Exercise description:
An exact copy of the listing below is required, minus its pictures.

Input:
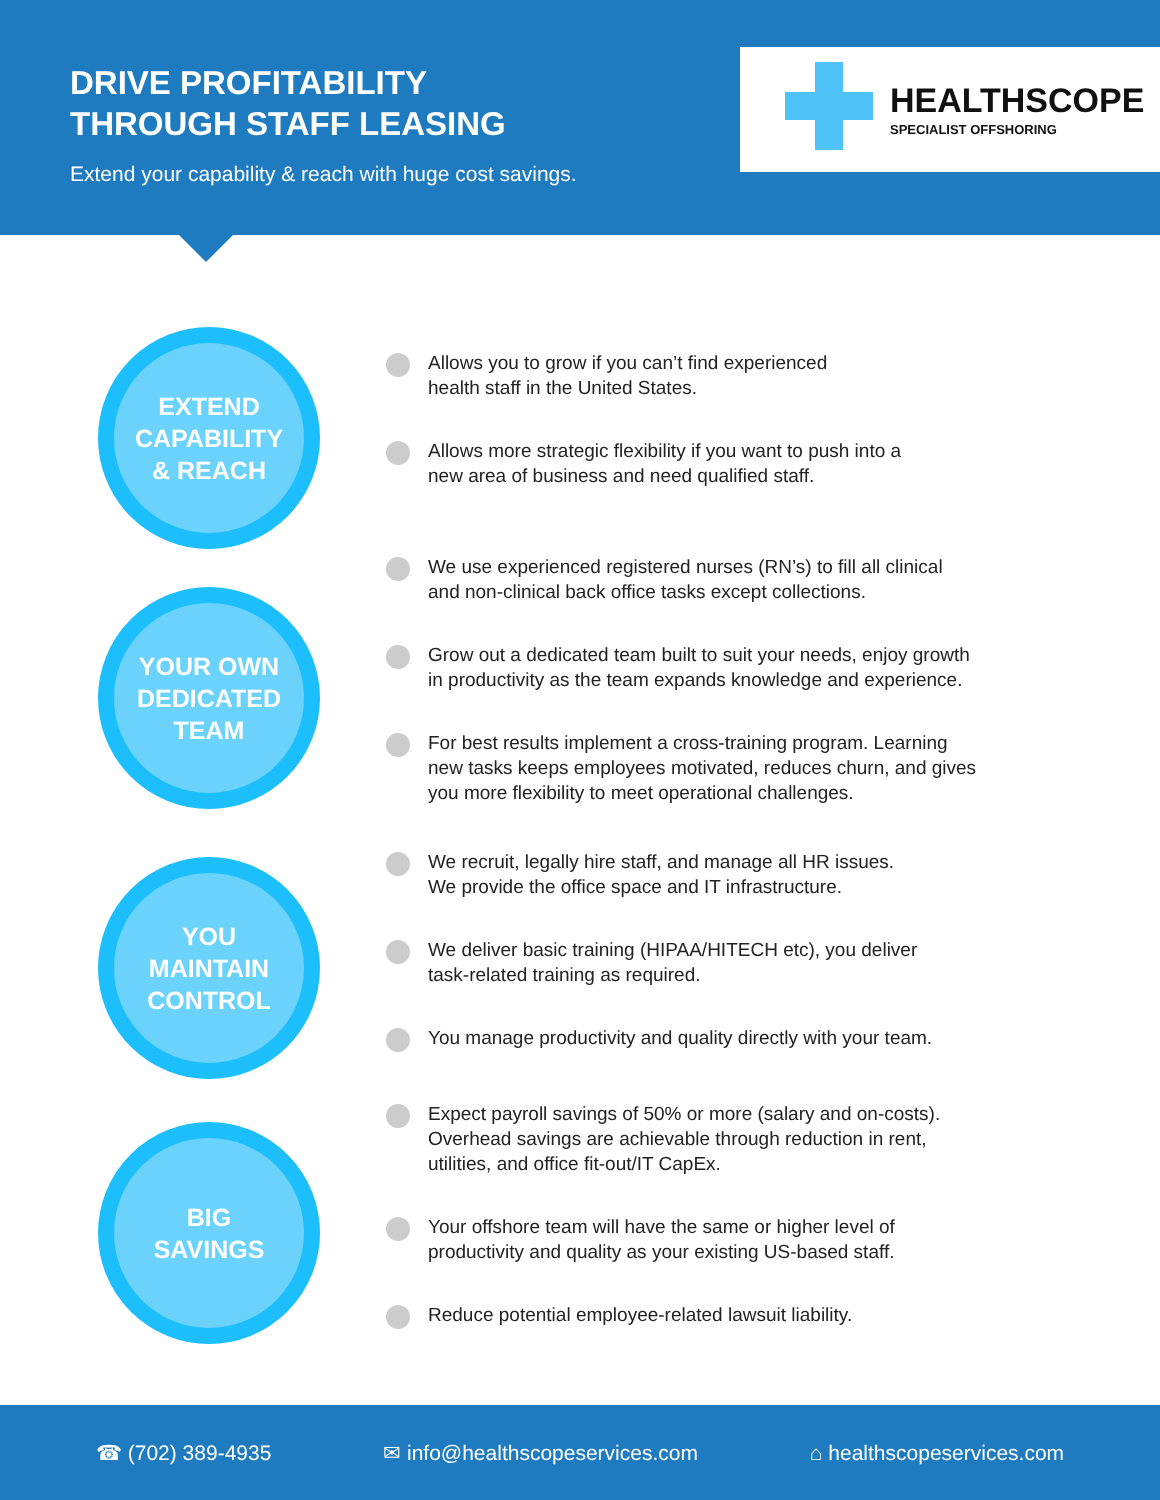DRIVE PROFITABILITY
THROUGH STAFF LEASING
Extend your capability & reach with huge cost savings.
HEALTHSCOPE
SPECIALIST OFFSHORING
EXTEND
CAPABILITY
& REACH
Allows you to grow if you can’t find experienced
health staff in the United States.
Allows more strategic flexibility if you want to push into a
new area of business and need qualified staff.
YOUR OWN
DEDICATED
TEAM
We use experienced registered nurses (RN’s) to fill all clinical
and non-clinical back office tasks except collections.
Grow out a dedicated team built to suit your needs, enjoy growth
in productivity as the team expands knowledge and experience.
For best results implement a cross-training program. Learning
new tasks keeps employees motivated, reduces churn, and gives
you more flexibility to meet operational challenges.
YOU
MAINTAIN
CONTROL
We recruit, legally hire staff, and manage all HR issues.
We provide the office space and IT infrastructure.
We deliver basic training (HIPAA/HITECH etc), you deliver
task-related training as required.
You manage productivity and quality directly with your team.
BIG
SAVINGS
Expect payroll savings of 50% or more (salary and on-costs).
Overhead savings are achievable through reduction in rent,
utilities, and office fit-out/IT CapEx.
Your offshore team will have the same or higher level of
productivity and quality as your existing US-based staff.
Reduce potential employee-related lawsuit liability.
☎ (702) 389-4935 ✉ info@healthscopeservices.com ⌂ healthscopeservices.com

Solution to the problem:
DRIVE PROFITABILITY
THROUGH STAFF LEASING
Extend your capability & reach with huge cost savings.
HEALTHSCOPE
SPECIALIST OFFSHORING
EXTEND
CAPABILITY
& REACH
Allows you to grow if you can’t find experienced
health staff in the United States.
Allows more strategic flexibility if you want to push into a
new area of business and need qualified staff.
YOUR OWN
DEDICATED
TEAM
We use experienced registered nurses (RN’s) to fill all clinical
and non-clinical back office tasks except collections.
Grow out a dedicated team built to suit your needs, enjoy growth
in productivity as the team expands knowledge and experience.
For best results implement a cross-training program. Learning
new tasks keeps employees motivated, reduces churn, and gives
you more flexibility to meet operational challenges.
YOU
MAINTAIN
CONTROL
We recruit, legally hire staff, and manage all HR issues.
We provide the office space and IT infrastructure.
We deliver basic training (HIPAA/HITECH etc), you deliver
task-related training as required.
You manage productivity and quality directly with your team.
BIG
SAVINGS
Expect payroll savings of 50% or more (salary and on-costs).
Overhead savings are achievable through reduction in rent,
utilities, and office fit-out/IT CapEx.
Your offshore team will have the same or higher level of
productivity and quality as your existing US-based staff.
Reduce potential employee-related lawsuit liability.
☎ (702) 389-4935 ✉ info@healthscopeservices.com ⌂ healthscopeservices.com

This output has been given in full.